Un accord entre Israël et Rome

La signature de l’Accord entre le Saint-Siège et l’État d’Israël est un événement historique qui montre le chemin parcouru depuis le « non possumus » adressé par le pape Pie X à Théodore Herzl le 25 janvier 1904. Le 30 décembre 1993, à la demande de Jean-Paul II, et sur la recommandation de plusieurs évêques français, le Saint-Siège conclut cet accord. Cet événement était attendu depuis longtemps. Certes, le texte est avant tout juridique et technique et ne comporte guère de développements théologiques. Soulignons combien cette reconnaissance de l’État d’Israël par le Saint-Siège est la preuve manifeste d’une notable évolution de l’Église. En effet, avant le Concile Vatican II, la dispersion du peuple juif était souvent considérée comme la conséquence d’une culpabilité collective de la mort de Jésus. La déclaration conciliaire s’étant opposée à ce point de vue, l’Accord fondamental est donc la mise en pratique de l’enseignement du Concile. Parallèlement, le Saint-Siège réclame la création d’un État Palestinien avec des garanties de sécurité pour Israël.

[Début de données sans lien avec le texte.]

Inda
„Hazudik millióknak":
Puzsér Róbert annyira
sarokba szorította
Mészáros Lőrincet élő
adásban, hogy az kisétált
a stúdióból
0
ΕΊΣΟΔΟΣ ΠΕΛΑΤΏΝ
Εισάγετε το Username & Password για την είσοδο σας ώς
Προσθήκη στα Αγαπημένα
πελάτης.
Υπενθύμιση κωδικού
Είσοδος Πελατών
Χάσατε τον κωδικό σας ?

Lors du Grand Jubilé de l’an 2000, le 23 mars, Jean-Paul II se rend au lieu éminemment symbolique de Yad Vashem, le Mémorial de la Shoah. Là, devant de nombreuses personnalités, parmi lesquelles son ami d’enfance Jerzy Kugler survivant de la « solution finale du problème juif en Europe », Jean-Paul II déclare « En ce lieu de mémoire solennelle, je prie avec ferveur que notre douleur pour la tragédie qu’a souffert le peuple juif au XXe siècle conduise à un nouveau rapport entre les chrétiens et les juifs »

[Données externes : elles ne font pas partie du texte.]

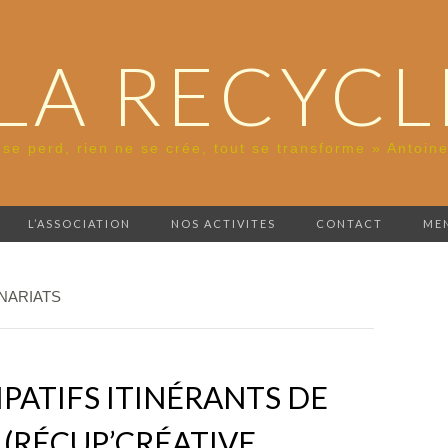
LA RECYCL
 se perd, rien ne se crée, tout se transforme » Antoine
L’ASSOCIATION
NOS ACTIVITES
CONTACT
ME
NARIATS
IPATIFS ITINÉRANTS DE
 (RÉCUP’CRÉATIVE,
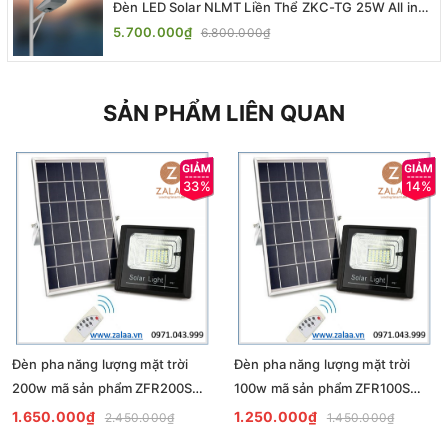
Đèn LED Solar NLMT Liền Thể ZKC-TG 25W All in
One | ZALAA Street Light
5.700.000₫
6.800.000₫
SẢN PHẨM LIÊN QUAN
33%
14%
Đèn pha năng lượng mặt trời
Đèn pha năng lượng mặt trời
200w mã sản phẩm ZFR200S
100w mã sản phẩm ZFR100S
ZALAA
ZALAA
1.650.000₫
1.250.000₫
2.450.000₫
1.450.000₫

Au terme de son pèlerinage, il se rend au Kotel. Accompagné du cardinal Roger Etchegaray, il y est accueilli, entre autres, par l’ancien Grand Rabbin de France René Samuel Sirat. Grâce à l’INA, nous pouvons revoir les images saisissantes d’un pape à la santé vacillante qui, lentement, s’approche du mur. Il prend le temps d’une longue prière personnelle puis, comme nombre de croyants juifs et chrétiens, dépose, dans un interstice du Kotel, une supplique. Il s’agit d’une demande de pardon à Dieu pour les fautes commises, par les membres de l’Eglise au long des siècles, contre les juifs. Ce geste, en plus de sa charge symbolique très forte, nous exhorte tous, plus que jamais, à « nous engager à vivre une fraternité authentique ».